What is required — Would you return, word for word, the lines of the data below from the line with "M1023 534 1062" through the line with "M1190 930 1213 932", and no others?

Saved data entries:
Segment Open

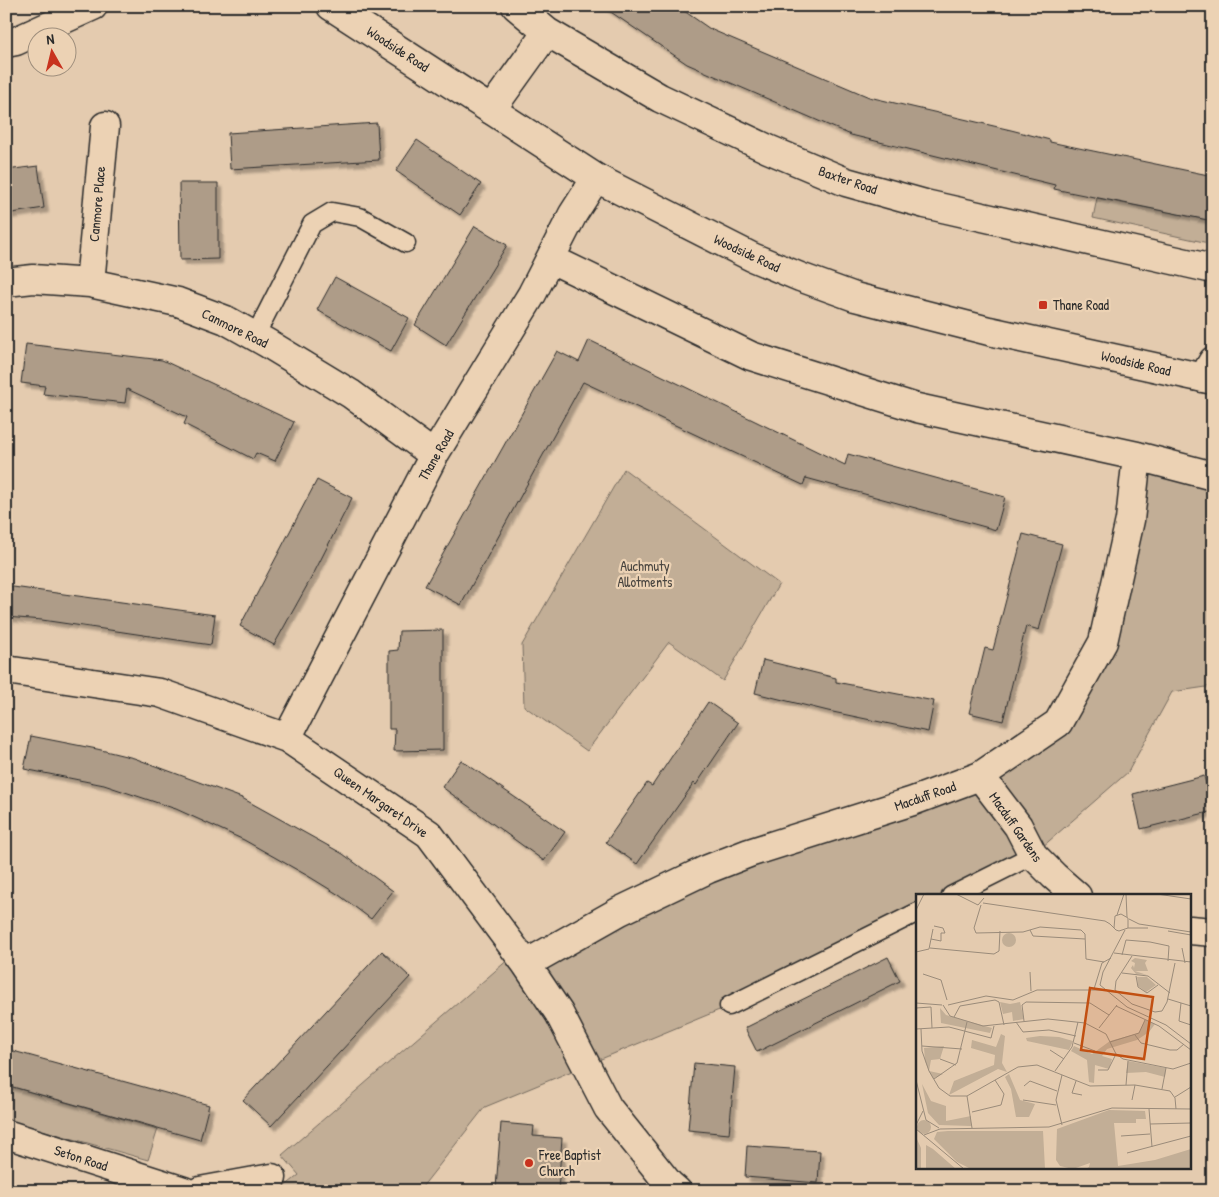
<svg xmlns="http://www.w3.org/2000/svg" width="1219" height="1197" font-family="'Patrick Hand',sans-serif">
	<defs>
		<filter id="shadow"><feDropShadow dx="4.5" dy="4.5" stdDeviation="1" flood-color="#0004"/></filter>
	</defs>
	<rect width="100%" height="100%" fill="#e4cbaf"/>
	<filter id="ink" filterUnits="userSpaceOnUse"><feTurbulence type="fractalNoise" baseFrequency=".02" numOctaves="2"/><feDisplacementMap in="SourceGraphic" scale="10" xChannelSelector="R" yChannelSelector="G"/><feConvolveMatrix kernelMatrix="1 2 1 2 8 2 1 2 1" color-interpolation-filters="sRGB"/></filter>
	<g filter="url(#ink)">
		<!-- green -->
		<path fill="#c2ae96" stroke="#766c60" d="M1097 198 1213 221V244L1093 218Z
			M1137 456 1213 477V686L1172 692 1128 772 1033 855 951 896H918V912L729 1006 485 1107 419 1191H279L299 1175 282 1155 517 952 708 869 980 776 1058 723 1103 642Z
			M624 469 779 584 723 681 669 642 587 751 524 706 522 645Z
			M6 1085 158 1129 148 1160 6 1120Z"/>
		<!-- building -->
		<path fill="#ae9c88" stroke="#2b2b2b" filter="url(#shadow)" d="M602 6H677L710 29 869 97 1011 130 1050 140V142L1213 176V221L1054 189 1055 185 851 135 687 64Z
			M377 123 379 160 230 169 228 133Z
			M417 140 481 184 460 215 396 171Z
			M38 166 44 208 6 214V170Z
			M179 183H218V259L180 260Z
			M475 226 507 245 446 345 415 325Z
			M335 277 409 318 391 351 317 310Z
			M589 340 845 465 848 454 1005 497 996 530 806 478 803 485 583 382 461 605 425 586 557 351 579 362Z
			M26 344 162 360 294 422 275 461 256 453 253 459 184 424 187 417 127 389 125 403 43 394 45 386 21 383Z
			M317 480 352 498 314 573 274 645 240 626Z
			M1023 534 1062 544 1039 630 1026 626 1003 721 969 713 985 648 993 650Z
			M6 586 215 615 211 645 42 620 6 617Z
			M443 630V750L394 751 395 729H389V651L398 650 399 631Z
			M763 660 836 678V682L934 701 928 732 828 711 755 693Z
			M708 702 738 723 696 785 694 783 637 864 606 842 647 783 652 786Z
			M31 736 97 749 134 758 242 798 343 854 393 891 371 919 339 895 308 876 244 840 176 809 104 785 24 769Z
			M461 760 565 832 544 861 442 787Z
			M1204 776 1213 811 1141 829 1133 794Z
			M382 951 410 977 271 1126 243 1100Z
			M888 957 900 981 757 1052 745 1028Z
			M6 1049 209 1105 200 1140 6 1085Z
			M694 1063 735 1067 729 1134 688 1130Z
			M501 1123 534 1126 533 1136 562 1138 558 1191H509V1189L496 1188Z
			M747 1146 820 1151 818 1183 745 1177Z"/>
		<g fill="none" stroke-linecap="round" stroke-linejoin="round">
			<defs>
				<path id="lane" d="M255 336 312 224 332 212 360 217 406 243
					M951 896 1033 855
					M729 1006 918 912"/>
				<path id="street" d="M516 6 547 32 660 98 768 149 846 182 925 204 1213 269
					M491 110 547 32
					M551 259 751 356 917 408 1137 456 1213 476
					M6 282 33 279 90 283 178 302 226 320 267 343 351 394 434 455
					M90 283 105 126
					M1203 378 1213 361
					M6 670 160 693 287 738 429 834 526 964 559 1013 608 1108 669 1184 677 1191
					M287 738 434 455 532 294 573 214 596 178
					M980 776 1018 826 1033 855 1054 876 1077 896
					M1190 930 1213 932
					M526 964 620 911 708 869 749 853 913 801 980 776 1058 723 1103 642 1130 520 1137 456
					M6 1134 184 1191
					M200 1191 272 1178"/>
				<path id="secondary" d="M331 6 596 178 752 257 800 277 855 297 989 331 1213 380
					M6 43 16 41 93 6"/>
			</defs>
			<!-- lane casing -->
			<use href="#lane" stroke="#2b2b2b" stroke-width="21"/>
			<!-- street casing -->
			<use href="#street" stroke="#2b2b2b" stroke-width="31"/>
			<!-- secondary casing -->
			<use href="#secondary" stroke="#2b2b2b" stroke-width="31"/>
			<!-- lane -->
			<use href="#lane" stroke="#ecd2b4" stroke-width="18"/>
			<!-- street -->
			<use href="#street" stroke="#ecd2b4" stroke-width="28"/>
			<!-- secondary -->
			<use href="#secondary" stroke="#ecd2b4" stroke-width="28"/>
		</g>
	</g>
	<!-- markers -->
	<g fill="#c8321e" stroke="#ecd2b4" stroke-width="2">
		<rect x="1038" y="300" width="10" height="10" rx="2.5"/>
		<circle cx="529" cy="1163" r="5"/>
	</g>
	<g text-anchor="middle" stroke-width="4.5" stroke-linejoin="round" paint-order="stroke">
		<!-- street labels -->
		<g font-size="14" fill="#2b2b2b" stroke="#ecd2b4">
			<text transform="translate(398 49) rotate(33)" y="5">Woodside Road</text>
			<text transform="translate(848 180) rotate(19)" y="5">Baxter Road</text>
			<text transform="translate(97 204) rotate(-85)" y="5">Canmore Place</text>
			<text transform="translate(747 253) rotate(25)" y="5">Woodside Road</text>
			<text transform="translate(235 328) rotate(26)" y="5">Canmore Road</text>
			<text transform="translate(1136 363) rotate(13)" y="5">Woodside Road</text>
			<text transform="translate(436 455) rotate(-60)" y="5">Thane Road</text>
			<text transform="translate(925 796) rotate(-19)" y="5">Macduff Road</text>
			<text transform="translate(381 802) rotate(35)" y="5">Queen Margaret Drive</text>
			<text transform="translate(1016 827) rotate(55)" y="5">Macduff Gardens</text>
			<text transform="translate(81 1158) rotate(18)" y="5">Seton Road</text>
		</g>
		<!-- poi labels -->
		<g font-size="14" fill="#2b2b2b" stroke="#ecd2b4" text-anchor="start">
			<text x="1053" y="310">Thane Road</text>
			<text x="539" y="1160">Free Baptist<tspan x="539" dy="16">Church</tspan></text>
		</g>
		<!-- park labels -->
		<g font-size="14" fill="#494540" stroke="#ecd2b4">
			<text x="645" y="571">Auchmuty<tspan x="645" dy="16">Allotments</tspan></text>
		</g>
	</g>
	<!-- overview -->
	<g transform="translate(916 894)">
		<rect width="275" height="275" fill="#e4cbaf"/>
		<path d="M86 46a7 7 0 1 1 14 0a7 7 0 1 1-14 0ZM219 64 231 66 229 69 232 77H219L231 81 220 80 215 74 217 71 218 74 219 69 215 67ZM221 83H231L240 91 230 98 222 92ZM84 108 94 110 104 108 108 125 97 127 96 118 87 120ZM24 114 30 121 76 134 74 139 25 129ZM229 126 239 130 233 138 221 146 191 155 186 162 196 165 193 175 179 171 178 189 173 188 171 166 155 157 158 152 176 160 194 147 223 139ZM85 140 89 142 86 169 91 178 82 175 33 201 38 187 78 171 79 161 55 154 56 146 80 153ZM124 142 143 143 157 147 153 156 111 147 110 144ZM28 152 24 165 15 166 13 177 27 180 17 185 13 177 9 167 8 154ZM212 167 250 174 249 183 230 178 210 179ZM93 180 104 206 119 210 113 223H100L95 195 89 183ZM6 190 15 207 30 212V227L55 222V232L23 231 12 219ZM193 216 229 217 230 225H220V229H198L202 272 239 266 275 255V275H170L173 273 174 269 157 275 144 272 140 266 141 235ZM1 233a7 7 0 1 1 14 0a7 7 0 1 1-14 0ZM32 237H127L129 275H55L41 268 18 245 21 238ZM0 243 5 254V275H0ZM10 251 17 255 40 275H10Z" fill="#c2ae96"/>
		<path fill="none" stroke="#9a8b7a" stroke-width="1" d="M40 0 62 11 68 4M210 0 211 23M241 0 275 5M67 9 189 27 194 30 200 36 203 37 212 34V24L205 20 199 22 198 34M0 16 8 0M201 21 208 0M213 25 223 30 275 38M58 34 60 39 107 38 124 33 165 36 169 40 170 65 188 68M58 34 65 11M212 34H232M114 36 117 42 169 45M252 37 275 41M15 45 25 47V39H29L27 34 18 32M14 54 78 60 83 57 84 37M266 54 269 69M0 58 13 55 17 35M198 59 275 68M206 61 210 46 234 48 253 52 252 67M216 62 200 87 199 96 216 110 239 118 246 117 251 108 259 69M114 78 115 97M206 79 232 82 254 99M7 80 25 86 31 106M220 82 222 93 231 99 242 91M184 91 211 113 250 131 275 150M184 91 187 78 209 36M178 95 186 69 195 64M252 105 275 112M0 109 26 111M265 109 263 127 275 131M27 111 34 122 67 132 132 125 169 129 190 140 200 160 207 165 257 175 275 169M32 111 70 102 97 106 121 96H190M200 112 243 132 275 156M0 114 15 113 16 134M38 123 44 112 79 106 83 108 88 131M108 127 106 111 110 108 174 109 193 121M100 128 107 138 133 136 160 142M183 134 201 111M0 135 33 133 75 144 78 132M5 135 6 157 13 177 23 194 34 202H51L102 173 121 171 174 192 219 191 254 197 259 204 260 215M219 141 225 149 254 156H261L268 150M194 148 223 139 229 126M158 149 179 157M6 152 46 155M134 156 148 165M24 165 40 171M182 176H192L200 160M139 177 156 153 162 128M18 185 41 169 51 128M0 186 10 226 23 234M160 187 156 199 166 201M210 191 212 167M108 192 114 187 141 197M246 195 250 174M51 202 56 234M259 203 275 193M107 206 140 211M216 206 219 191M233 215 236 253M56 218 85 211 88 200 79 186M234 230 275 229M0 231 7 217M146 231 140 206 146 181M0 235 48 275M8 241 24 235 133 233 196 214 275 215M205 242 234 240M211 259 275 242"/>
		<path fill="#c25012" fill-opacity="0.15" stroke="#c25012" stroke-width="2.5" d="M174 94 237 103 228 165 165 156Z"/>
		<rect width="275" height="275" fill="none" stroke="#2b2b2b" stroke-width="2.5"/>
	</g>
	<!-- margin -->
	<rect width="1219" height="1197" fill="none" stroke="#ecd2b4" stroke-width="25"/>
	<rect x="12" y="12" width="1194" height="1172" fill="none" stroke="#2b2b2b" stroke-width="2" filter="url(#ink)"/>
	<!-- north arrow -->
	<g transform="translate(52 52) rotate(352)"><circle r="24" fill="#ecd2b4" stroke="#9f8f7d"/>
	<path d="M0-4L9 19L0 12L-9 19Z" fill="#c8321e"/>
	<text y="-8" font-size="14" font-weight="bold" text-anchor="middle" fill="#2b2b2b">N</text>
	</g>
</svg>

Segment Closed

Response —
			M1023 534 1062 544 1039 630 1026 626 1003 721 969 713 985 648 993 650Z
			M6 586 215 615 211 645 42 620 6 617Z
			M443 630V750L394 751 395 729H389V651L398 650 399 631Z
			M763 660 836 678V682L934 701 928 732 828 711 755 693Z
			M708 702 738 723 696 785 694 783 637 864 606 842 647 783 652 786Z
			M31 736 97 749 134 758 242 798 343 854 393 891 371 919 339 895 308 876 244 840 176 809 104 785 24 769Z
			M461 760 565 832 544 861 442 787Z
			M1204 776 1213 811 1141 829 1133 794Z
			M382 951 410 977 271 1126 243 1100Z
			M888 957 900 981 757 1052 745 1028Z
			M6 1049 209 1105 200 1140 6 1085Z
			M694 1063 735 1067 729 1134 688 1130Z
			M501 1123 534 1126 533 1136 562 1138 558 1191H509V1189L496 1188Z
			M747 1146 820 1151 818 1183 745 1177Z"/>
		<g fill="none" stroke-linecap="round" stroke-linejoin="round">
			<defs>
				<path id="lane" d="M255 336 312 224 332 212 360 217 406 243
					M951 896 1033 855
					M729 1006 918 912"/>
				<path id="street" d="M516 6 547 32 660 98 768 149 846 182 925 204 1213 269
					M491 110 547 32
					M551 259 751 356 917 408 1137 456 1213 476
					M6 282 33 279 90 283 178 302 226 320 267 343 351 394 434 455
					M90 283 105 126
					M1203 378 1213 361
					M6 670 160 693 287 738 429 834 526 964 559 1013 608 1108 669 1184 677 1191
					M287 738 434 455 532 294 573 214 596 178
					M980 776 1018 826 1033 855 1054 876 1077 896
					M1190 930 1213 932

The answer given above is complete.